Apple Supplier JDI Surges as CEO Reveals Mobile OLED Talks
Japan Display Inc is developing a technology that will deliver OLED screens that are sharper, less power hungry and are easier to produce, the company’s Chief Executive Officer Minoru Kikuoka said in an interview.
Japan Display Inc (JDI), the struggling supplier of screens to Apple, says it is in talks with customers on possible joint investments in next-generation organic light-emitting diode displays. Shares of JDI posted their biggest gain in 19 months.
JDI is developing a technology that will deliver OLED screens that are sharper, less power hungry and are easier to produce, the company’s Chief Executive Officer Minoru Kikuoka said in an interview. While JDI is a few technical milestones short of deciding whether to push ahead, it has already started talks with some customers on investing in the new technology, Kikuoka said, declining to name specific companies.
The launch of Apple’s first OLED iPhone in 2017 was seen as the beginning of the end for the long reign of liquid crystal displays - a dire threat for JDI because that is its core business. The company relies on Apple for about 60% of its revenue was falling behind in technology and lacked the funds needed to ramp up production. But forecasts of LCD’s demise missed the mark, giving JDI the breathing room to develop a smaller OLED for use in the Apple Watch. It is now considering entry into the smartphone market, a move which will pit it against Samsung Electronics Co. and Chinese manufacturers.

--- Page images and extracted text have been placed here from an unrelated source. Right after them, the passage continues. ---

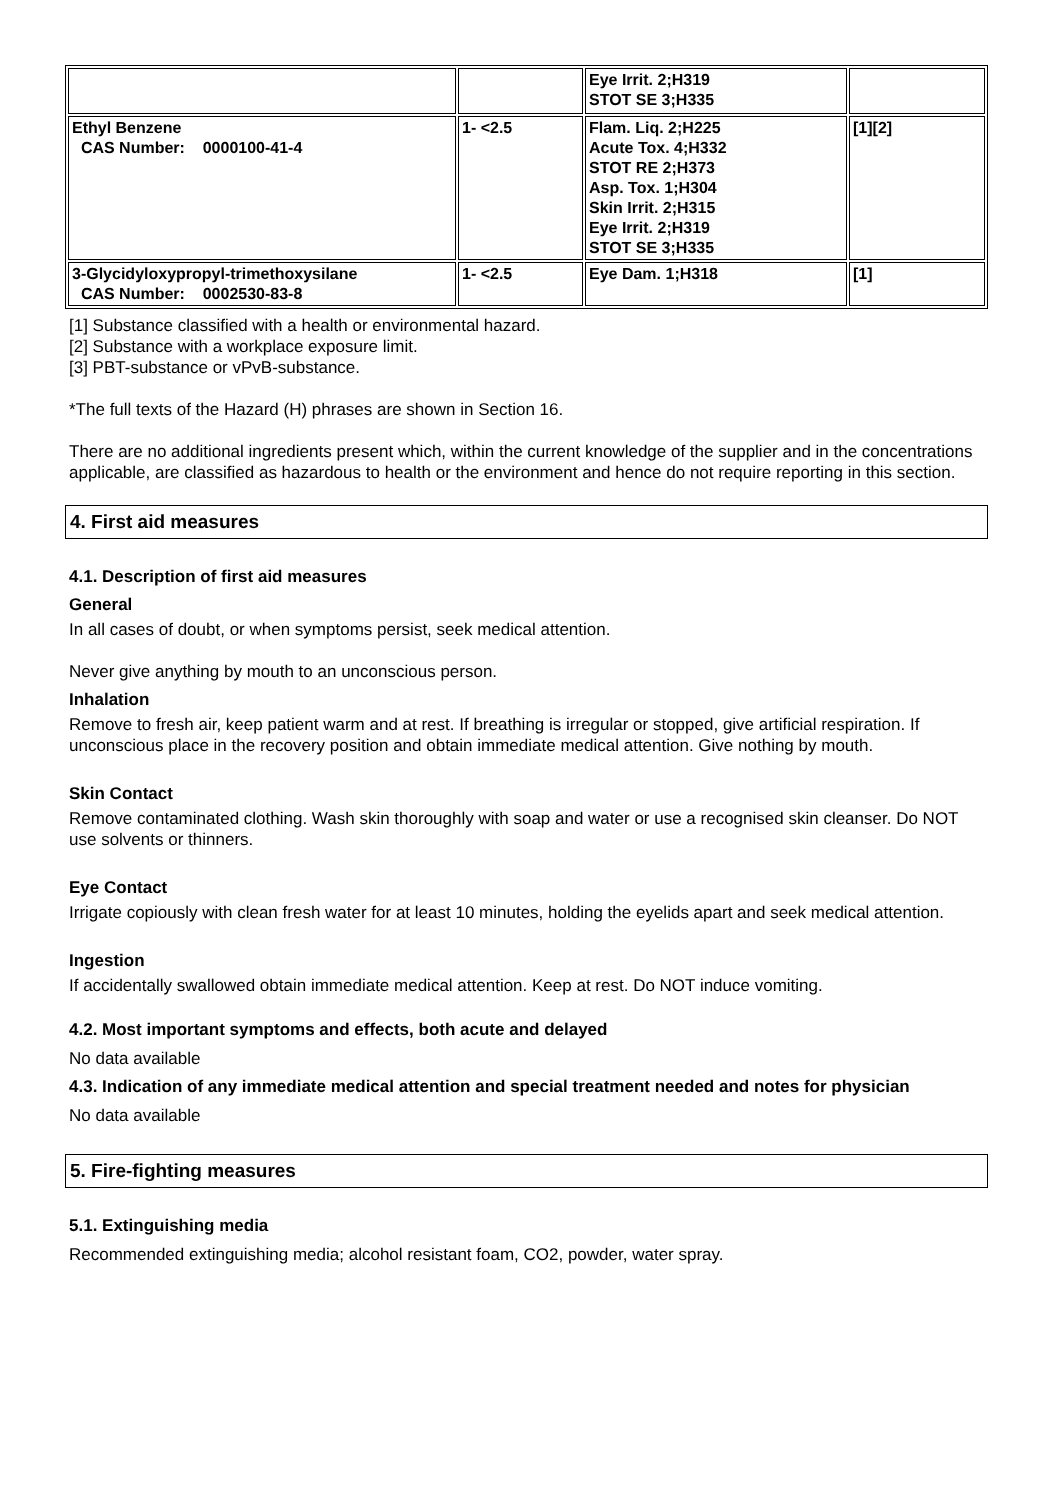| | | Eye Irrit. 2;H319 STOT SE 3;H335 | |
| Ethyl Benzene CAS Number: 0000100-41-4 | 1- <2.5 | Flam. Liq. 2;H225 Acute Tox. 4;H332 STOT RE 2;H373 Asp. Tox. 1;H304 Skin Irrit. 2;H315 Eye Irrit. 2;H319 STOT SE 3;H335 | [1][2] |
| 3-Glycidyloxypropyl-trimethoxysilane CAS Number: 0002530-83-8 | 1- <2.5 | Eye Dam. 1;H318 | [1] |
[1] Substance classified with a health or environmental hazard.
[2] Substance with a workplace exposure limit.
[3] PBT-substance or vPvB-substance.
*The full texts of the Hazard (H) phrases are shown in Section 16.
There are no additional ingredients present which, within the current knowledge of the supplier and in the concentrations applicable, are classified as hazardous to health or the environment and hence do not require reporting in this section.
4. First aid measures
4.1. Description of first aid measures
General
In all cases of doubt, or when symptoms persist, seek medical attention.
Never give anything by mouth to an unconscious person.
Inhalation
Remove to fresh air, keep patient warm and at rest. If breathing is irregular or stopped, give artificial respiration. If unconscious place in the recovery position and obtain immediate medical attention. Give nothing by mouth.
Skin Contact
Remove contaminated clothing. Wash skin thoroughly with soap and water or use a recognised skin cleanser. Do NOT use solvents or thinners.
Eye Contact
Irrigate copiously with clean fresh water for at least 10 minutes, holding the eyelids apart and seek medical attention.
Ingestion
If accidentally swallowed obtain immediate medical attention. Keep at rest. Do NOT induce vomiting.
4.2. Most important symptoms and effects, both acute and delayed
No data available
4.3. Indication of any immediate medical attention and special treatment needed and notes for physician
No data available
5. Fire-fighting measures
5.1. Extinguishing media
Recommended extinguishing media; alcohol resistant foam, CO2, powder, water spray.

“We have no intention of getting into a capex war with rivals,” Kikuoka said. “There is already tremendous interest in partnering with us on commercialisation.”
The shares surged as much as 37.5% to 66 yen, the biggest intraday gain since December 2018. They were at 62 yen at the midday break in Tokyo. Thursday morning’s gains helped recoup some of the 40% in market value JDI had shed this year.

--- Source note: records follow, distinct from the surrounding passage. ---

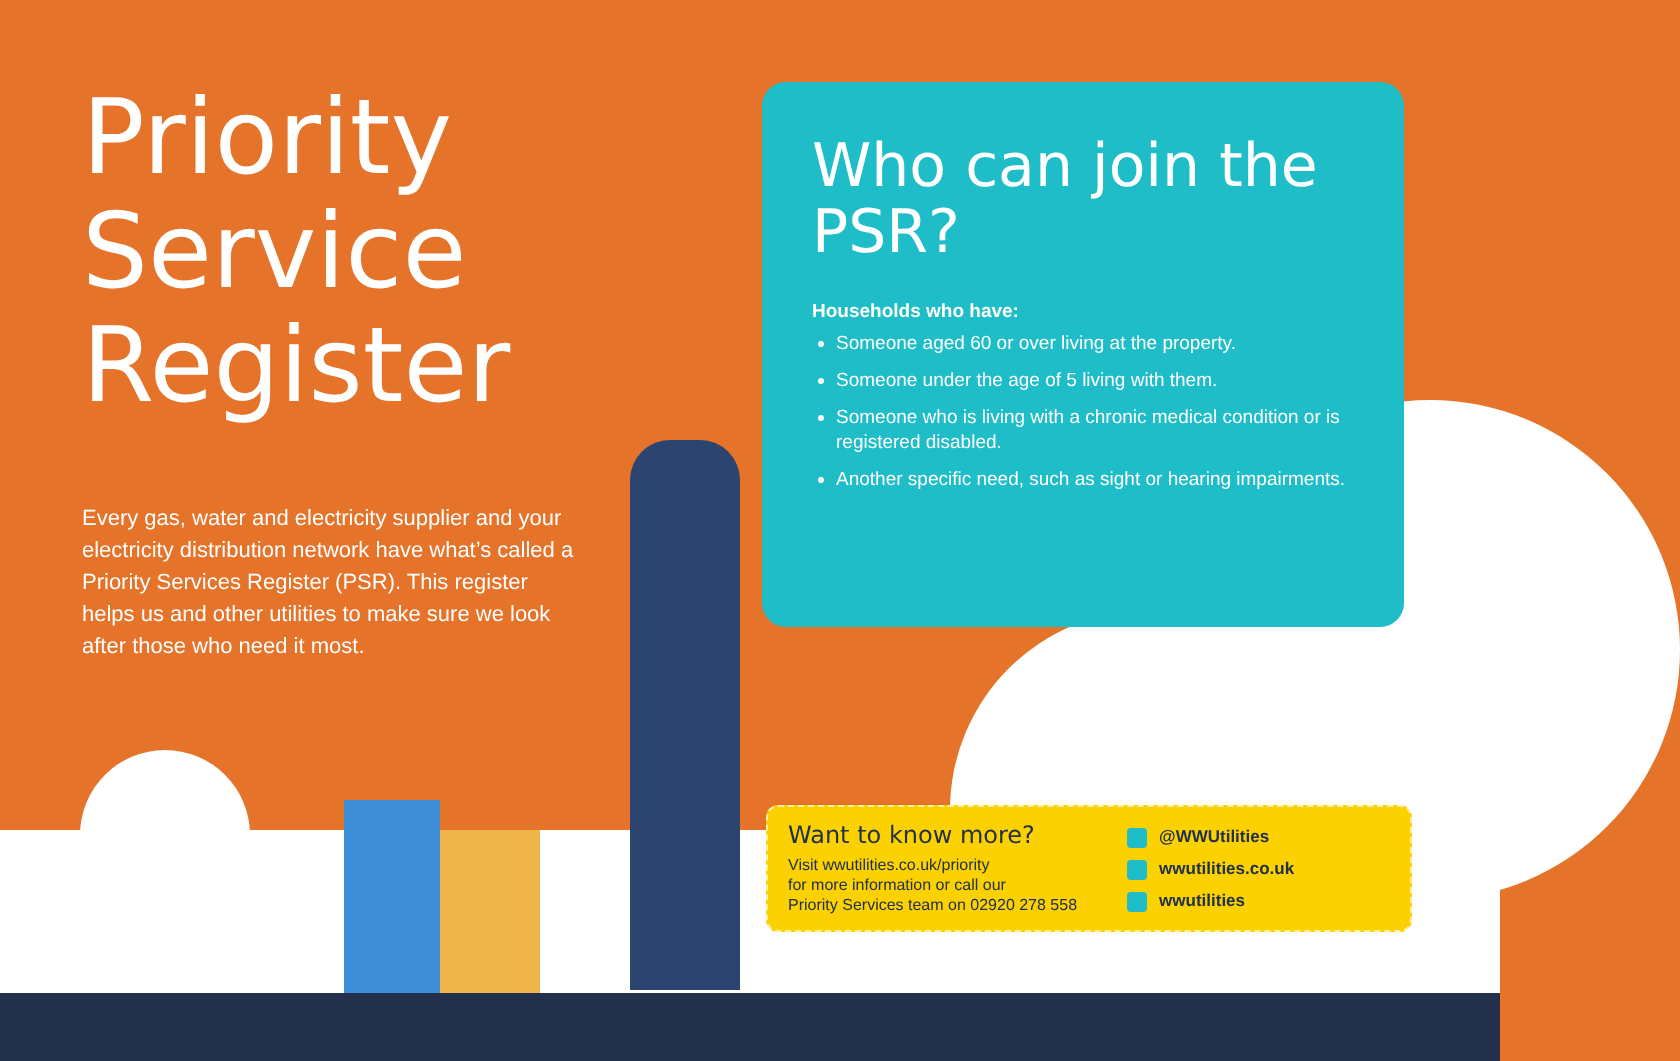Priority Service Register
Every gas, water and electricity supplier and your electricity distribution network have what’s called a Priority Services Register (PSR). This register helps us and other utilities to make sure we look after those who need it most.
Who can join the PSR?
Households who have:
Someone aged 60 or over living at the property.
Someone under the age of 5 living with them.
Someone who is living with a chronic medical condition or is registered disabled.
Another specific need, such as sight or hearing impairments.
Want to know more?
Visit wwutilities.co.uk/priority
for more information or call our
Priority Services team on 02920 278 558
@WWUtilities
wwutilities.co.uk
wwutilities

JDI intends to use a different manufacturing technology than the evaporation method used by rivals, Kikuoka said. Whether to advance to mass production will depend on its ability to raise output yields and customer needs at the time. He estimated that the company could commence full-scale manufacturing in Japan or abroad as early as 2022.
Constituted from the remains of numerous ailing Japanese display makers in 2012, JDI mistimed large investments in LCD capacity and found itself struggling against abler competition from South Korean and Chinese rivals. Six straight years of losses have sent it in search of a capital infusion from overseas, but the list of potential suitors continued to dwindle. When Kikuoka took the helm in September, the company had just reached a new low, warning that if it’s not able to raise fresh capital it may face difficulties continuing its business.

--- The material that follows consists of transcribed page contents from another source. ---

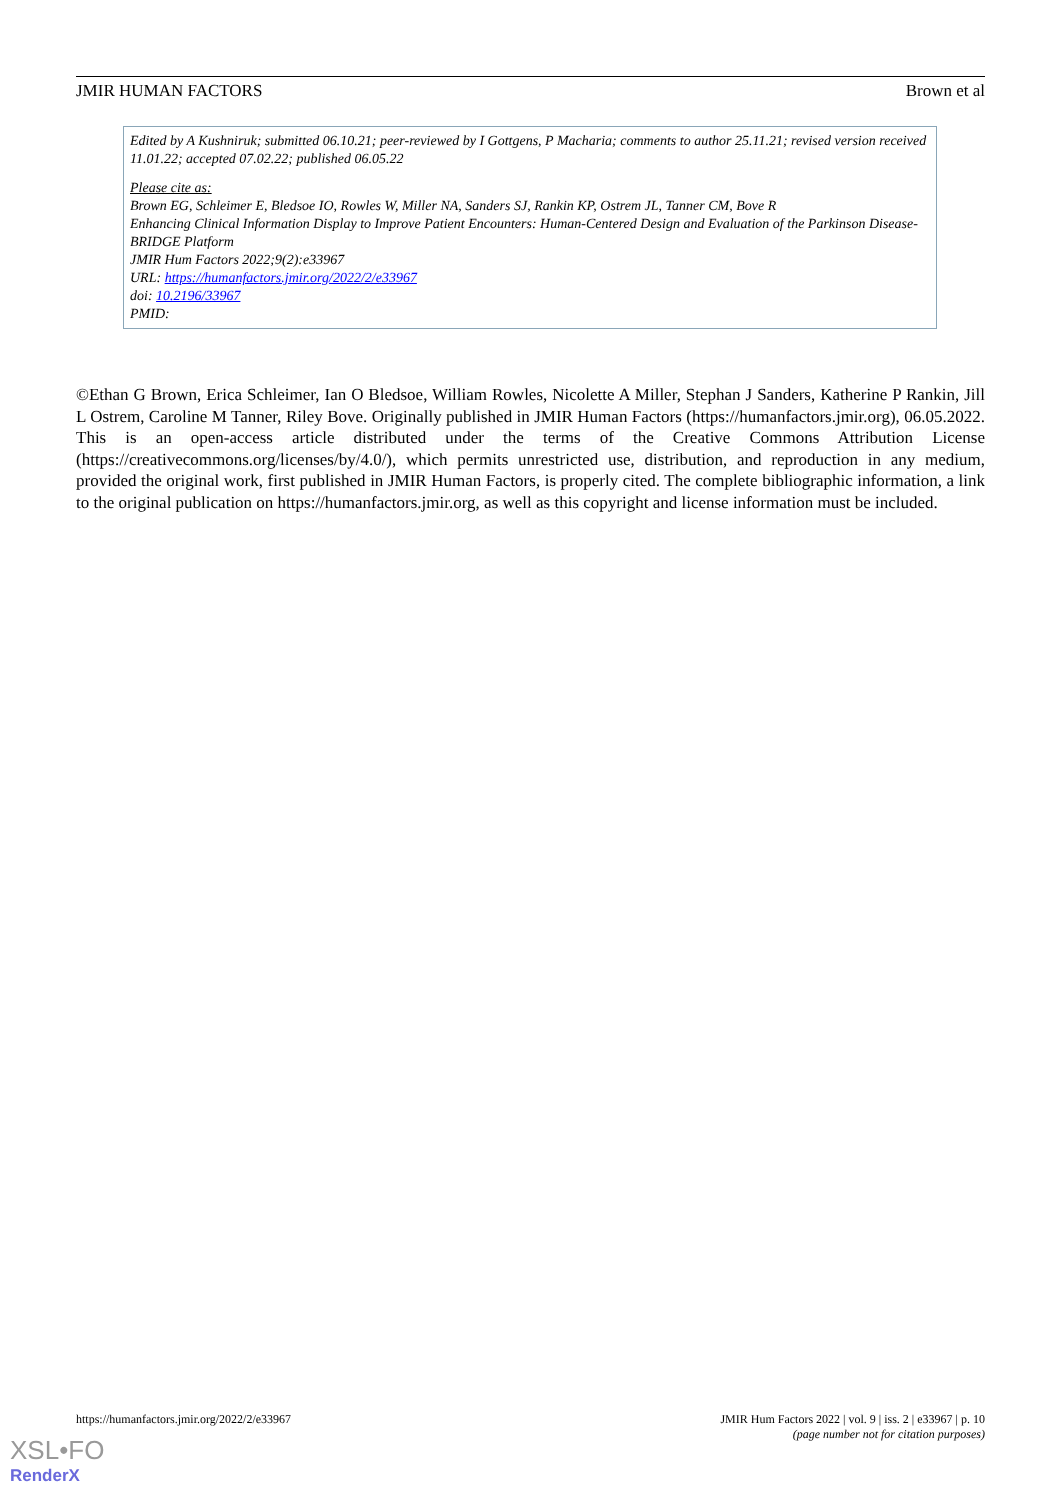JMIR HUMAN FACTORS Brown et al
Edited by A Kushniruk; submitted 06.10.21; peer-reviewed by I Gottgens, P Macharia; comments to author 25.11.21; revised version received 11.01.22; accepted 07.02.22; published 06.05.22
Please cite as:
Brown EG, Schleimer E, Bledsoe IO, Rowles W, Miller NA, Sanders SJ, Rankin KP, Ostrem JL, Tanner CM, Bove R
Enhancing Clinical Information Display to Improve Patient Encounters: Human-Centered Design and Evaluation of the Parkinson Disease-BRIDGE Platform
JMIR Hum Factors 2022;9(2):e33967
URL: https://humanfactors.jmir.org/2022/2/e33967
doi: 10.2196/33967
PMID:
©Ethan G Brown, Erica Schleimer, Ian O Bledsoe, William Rowles, Nicolette A Miller, Stephan J Sanders, Katherine P Rankin, Jill L Ostrem, Caroline M Tanner, Riley Bove. Originally published in JMIR Human Factors (https://humanfactors.jmir.org), 06.05.2022. This is an open-access article distributed under the terms of the Creative Commons Attribution License (https://creativecommons.org/licenses/by/4.0/), which permits unrestricted use, distribution, and reproduction in any medium, provided the original work, first published in JMIR Human Factors, is properly cited. The complete bibliographic information, a link to the original publication on https://humanfactors.jmir.org, as well as this copyright and license information must be included.
https://humanfactors.jmir.org/2022/2/e33967 JMIR Hum Factors 2022 | vol. 9 | iss. 2 | e33967 | p. 10
(page number not for citation purposes)
XSL•FO
RenderX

Since then, it secured a lifeline that included about 50 billion yen ($466 million) raised from Ichigo Trust and a refinancing scheme by Innovation Network Corp. of Japan, a state-owned fund that remains JDI’s largest shareholders. Apple has also pitched in by buying some of its manufacturing equipment.
While the threat of insolvency has lifted, the company is still struggling to return to profit. It booked a 38.5 billion yen operating loss in the year ended March, after sales plunged 21%. JDI forecast sales will decline as much as 20% this fiscal year, citing the impact of the coronavirus outbreak and slump in demand for screens in smartphones and cars.
The industry’s looming shift to OLED is another factor weighing on its shares, which trade at less than a tenth the level when it listed in 2014. While Apple’s 2019 phone lineup included one LCD model and another was added in the first half of this year, the expectations are building that this year will mark a complete shift to OLED. Still, Kikuoka says the alarm is unwarranted.
“It is more than a customer-supplier relationship, more akin to that of a co-developer supplier,” he said. “I don’t see our relationship diminishing.”